• **Text provided**
*** Block opens ***

Chocolate Fudge Recipe
You will never find an easier (or yummier) fudge recipe. I typically don’t like to make absolute statements, but I put my word behind this. If you have two minutes, chocolate chips, and sweetened condensed milk, you can make ultra creamy and smooth fudge from home. This recipe is pretty much fool-proof and will turn out every time.
I like to mix two types of chocolate chips when making this fudge, but you can stick with all milk, all semi-sweet or all dark. I typically use a mixture of milk and semi-sweet to give the fudge a nice level of richness that isn’t overly sweet.

Ingredients
*You can find instructions and exact quantities in the recipe card at the bottom of this post.
- Guittard milk chocolate chips – I recommend using high-quality chocolate, it will melt more evenly and taste better.
- Semi-sweet chocolate chips – You can use another type of chocolate if you’d prefer!
- Sweetened condensed milk
How to make Microwave Fudge
- Pour all ingredients into a medium-sized microwave safe bowl.
- Microwave for 1 minute and 30 seconds, stirring in 30 second intervals.
- After heating, stir the fudge vigorously until creamy and smooth.
- Pour out onto a parchment paper lined cookie sheet.
- Using a silicone spatula, spread the fudge mixture into a square, keeping the fudge about 1 inch thick.
- Refrigerate for 45 minutes to 1 hour or until the center of the fudge feels solid under light pressure.
- Cut the edges off of the fudge to create a clean edge. Proceed to cut the fudge into the desired number of squares.
- Sprinkle finished squares with sea salt, if desired.

How to store fudge
This fudge is completely safe to store at room temperature. Store in an airtight container for up to 3 days. You can also refrigerate for up to 5 days!
Can you freeze fudge?
Yes! It freezes extremely well! Wrap the fudge pieces in parchment paper and freeze in an airtight container or baggie. When thawing, just let the fudge sit at room temperature for a few hours.
Karli’s Kitchen Faves
Here are a few of my favorite kitchen tools that I used to make this recipe!
- Silicone baking mat – I love using this or parchment paper to let the fudge set up without sticking.

*** Block closes ***

• **Instruction**
Copy the fudge recipe starting at "- Sprinkle finished" and ending at "make this recipe!", switching "baggie" to "freezer bag".

• **Given material**
*** Block opens ***

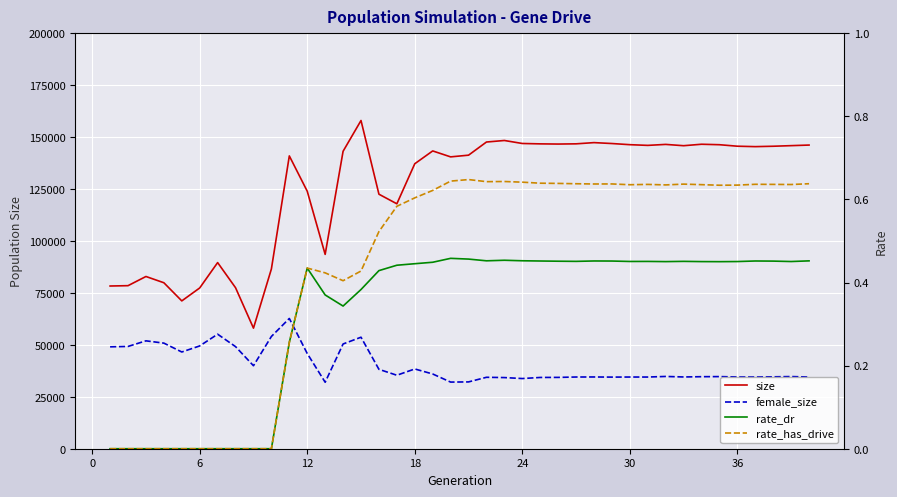

What is the difference between the maximum and second lowest values in the rate_dr series?

0.5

*** Block closes ***

• **Result**
- Sprinkle finished squares with sea salt, if desired.

How to store fudge
This fudge is completely safe to store at room temperature. Store in an airtight container for up to 3 days. You can also refrigerate for up to 5 days!
Can you freeze fudge?
Yes! It freezes extremely well! Wrap the fudge pieces in parchment paper and freeze in an airtight container or freezer bag. When thawing, just let the fudge sit at room temperature for a few hours.
Karli’s Kitchen Faves
Here are a few of my favorite kitchen tools that I used to make this recipe!